• [YOUR TASKS]:
A. Answer these questions from the text on Nimble Storage, one per line and marked (i), (ii), (iii):
(i) Which other company is said to have a few dozen implementations in EMEA, as Nimble does?
(ii) Through what year is Nimble's headcount projected to grow?
(iii) What share of the market do the all-flash niche players at the upper end cater to?
B. Rewrite the stretch from "Philip Turner –" through "no trouble grasping." in the text on Nimble Storage, swapping "spinning disks" for "hard disk drives".
C. List every part of EMEA where, according to the text on Nimble Storage, Nimble already was.

• [GIVEN TEXT]:
My Idea: As mentioned before Nimble doesn’t really play in the high performance market so has a much bigger install base to go after (NetApp/Compellent/VNX/…). Nimble could be in any infrastructure replacement deal. Because of the limited amount of flash (as an expensive component) combined with the compression, these products already are competitive today. I added Nimble to this post because they were already in EMEA in the UK, Nordics, DACH and BeNeLux. Like Whiptail they also have a few dozen (I am not allowed to disclose the real numbers) implementations in EMEA.
Philip Turner – VP Sales EMEA Nimble Storage: Nimble is investing heavily in EMEA and has established sales teams across Europe. Our Headcount is projected to grow in all geographies through 2013 following consistent, stellar growth throughout 2012. … There will always be room for all-flash niche players at the upper end of the market to cater to the 1% of that market but using long proven technology (spinning disks) combined with backup and replication techniques (redirect on write) add up to value proposition that most people seem to have no trouble grasping.

• [THE DATA]:
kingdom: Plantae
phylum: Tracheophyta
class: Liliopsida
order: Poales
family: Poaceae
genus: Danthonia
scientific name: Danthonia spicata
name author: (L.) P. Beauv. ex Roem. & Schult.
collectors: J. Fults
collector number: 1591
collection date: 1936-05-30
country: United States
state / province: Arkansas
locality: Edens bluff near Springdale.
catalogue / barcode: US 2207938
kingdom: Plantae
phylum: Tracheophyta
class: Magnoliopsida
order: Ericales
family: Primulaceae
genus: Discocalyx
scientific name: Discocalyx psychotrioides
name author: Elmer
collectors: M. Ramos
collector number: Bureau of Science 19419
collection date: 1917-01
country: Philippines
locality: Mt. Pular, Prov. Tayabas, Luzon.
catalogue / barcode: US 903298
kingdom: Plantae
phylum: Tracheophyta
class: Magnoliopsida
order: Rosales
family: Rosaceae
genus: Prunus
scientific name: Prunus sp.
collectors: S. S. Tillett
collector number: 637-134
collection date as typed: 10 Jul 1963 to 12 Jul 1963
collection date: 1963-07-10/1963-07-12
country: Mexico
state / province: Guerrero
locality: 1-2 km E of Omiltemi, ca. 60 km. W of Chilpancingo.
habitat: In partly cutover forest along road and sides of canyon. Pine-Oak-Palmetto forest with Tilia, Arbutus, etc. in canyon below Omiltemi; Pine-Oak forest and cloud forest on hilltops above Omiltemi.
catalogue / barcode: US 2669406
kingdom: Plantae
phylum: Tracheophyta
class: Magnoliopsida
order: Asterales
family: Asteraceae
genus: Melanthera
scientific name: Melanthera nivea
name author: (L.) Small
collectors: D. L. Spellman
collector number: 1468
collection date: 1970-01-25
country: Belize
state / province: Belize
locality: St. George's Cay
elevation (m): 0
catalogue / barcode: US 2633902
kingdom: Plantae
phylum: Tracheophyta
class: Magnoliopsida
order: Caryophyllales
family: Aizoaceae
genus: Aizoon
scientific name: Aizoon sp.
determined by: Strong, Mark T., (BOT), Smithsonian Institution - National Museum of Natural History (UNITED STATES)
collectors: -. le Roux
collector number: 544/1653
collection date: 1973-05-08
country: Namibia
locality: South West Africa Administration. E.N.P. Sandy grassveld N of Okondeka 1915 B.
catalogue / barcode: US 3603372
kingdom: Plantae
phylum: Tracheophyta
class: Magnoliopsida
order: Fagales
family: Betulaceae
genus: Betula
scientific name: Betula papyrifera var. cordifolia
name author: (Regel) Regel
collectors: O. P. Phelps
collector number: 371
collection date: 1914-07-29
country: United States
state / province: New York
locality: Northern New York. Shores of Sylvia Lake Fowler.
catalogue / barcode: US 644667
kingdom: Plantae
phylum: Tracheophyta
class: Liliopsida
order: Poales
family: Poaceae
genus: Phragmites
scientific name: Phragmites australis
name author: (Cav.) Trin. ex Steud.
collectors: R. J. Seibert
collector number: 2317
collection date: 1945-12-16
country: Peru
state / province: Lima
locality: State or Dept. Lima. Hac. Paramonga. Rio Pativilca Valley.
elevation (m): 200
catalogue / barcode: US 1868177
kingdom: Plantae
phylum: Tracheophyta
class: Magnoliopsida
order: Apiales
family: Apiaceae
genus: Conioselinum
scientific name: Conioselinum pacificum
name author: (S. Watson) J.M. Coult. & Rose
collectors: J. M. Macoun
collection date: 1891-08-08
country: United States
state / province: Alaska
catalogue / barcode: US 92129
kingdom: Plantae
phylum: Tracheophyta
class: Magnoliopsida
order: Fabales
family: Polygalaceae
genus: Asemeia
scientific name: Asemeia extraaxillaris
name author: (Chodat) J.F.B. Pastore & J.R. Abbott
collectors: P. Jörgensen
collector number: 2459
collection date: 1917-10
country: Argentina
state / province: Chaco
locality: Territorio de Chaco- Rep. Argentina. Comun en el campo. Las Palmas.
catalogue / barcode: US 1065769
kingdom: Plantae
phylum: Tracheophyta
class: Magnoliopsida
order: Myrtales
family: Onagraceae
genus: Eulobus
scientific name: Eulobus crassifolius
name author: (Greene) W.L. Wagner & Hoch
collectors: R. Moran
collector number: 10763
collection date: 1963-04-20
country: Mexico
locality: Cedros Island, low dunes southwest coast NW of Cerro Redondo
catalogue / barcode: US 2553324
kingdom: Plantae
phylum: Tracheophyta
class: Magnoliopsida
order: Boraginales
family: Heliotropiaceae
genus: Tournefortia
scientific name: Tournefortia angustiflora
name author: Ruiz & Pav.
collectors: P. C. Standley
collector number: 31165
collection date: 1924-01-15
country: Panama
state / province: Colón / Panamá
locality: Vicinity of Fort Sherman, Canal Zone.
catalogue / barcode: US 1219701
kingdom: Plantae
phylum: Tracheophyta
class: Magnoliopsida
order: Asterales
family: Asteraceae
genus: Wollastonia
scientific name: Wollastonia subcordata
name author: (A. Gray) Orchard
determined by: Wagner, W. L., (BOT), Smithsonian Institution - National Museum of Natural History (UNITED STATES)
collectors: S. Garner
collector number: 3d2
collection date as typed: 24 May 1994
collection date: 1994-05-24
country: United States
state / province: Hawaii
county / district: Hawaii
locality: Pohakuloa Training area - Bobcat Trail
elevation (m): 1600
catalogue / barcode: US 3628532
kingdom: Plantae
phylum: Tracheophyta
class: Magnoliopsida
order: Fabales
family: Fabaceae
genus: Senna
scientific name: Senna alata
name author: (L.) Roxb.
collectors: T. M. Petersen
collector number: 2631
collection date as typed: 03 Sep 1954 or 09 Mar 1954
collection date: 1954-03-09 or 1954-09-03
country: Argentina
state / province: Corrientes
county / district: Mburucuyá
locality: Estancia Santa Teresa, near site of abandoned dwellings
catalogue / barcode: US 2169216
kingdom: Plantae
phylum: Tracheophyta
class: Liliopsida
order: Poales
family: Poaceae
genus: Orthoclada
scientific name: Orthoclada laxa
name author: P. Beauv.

• [ANSWERS BY TASK]:
A.
(i) Whiptail
(ii) 2013
(iii) 1%

B.
Philip Turner – VP Sales EMEA Nimble Storage: Nimble is investing heavily in EMEA and has established sales teams across Europe. Our Headcount is projected to grow in all geographies through 2013 following consistent, stellar growth throughout 2012. … There will always be room for all-flash niche players at the upper end of the market to cater to the 1% of that market but using long proven technology (hard disk drives) combined with backup and replication techniques (redirect on write) add up to value proposition that most people seem to have no trouble grasping.

C. UK, Nordics, DACH, BeNeLux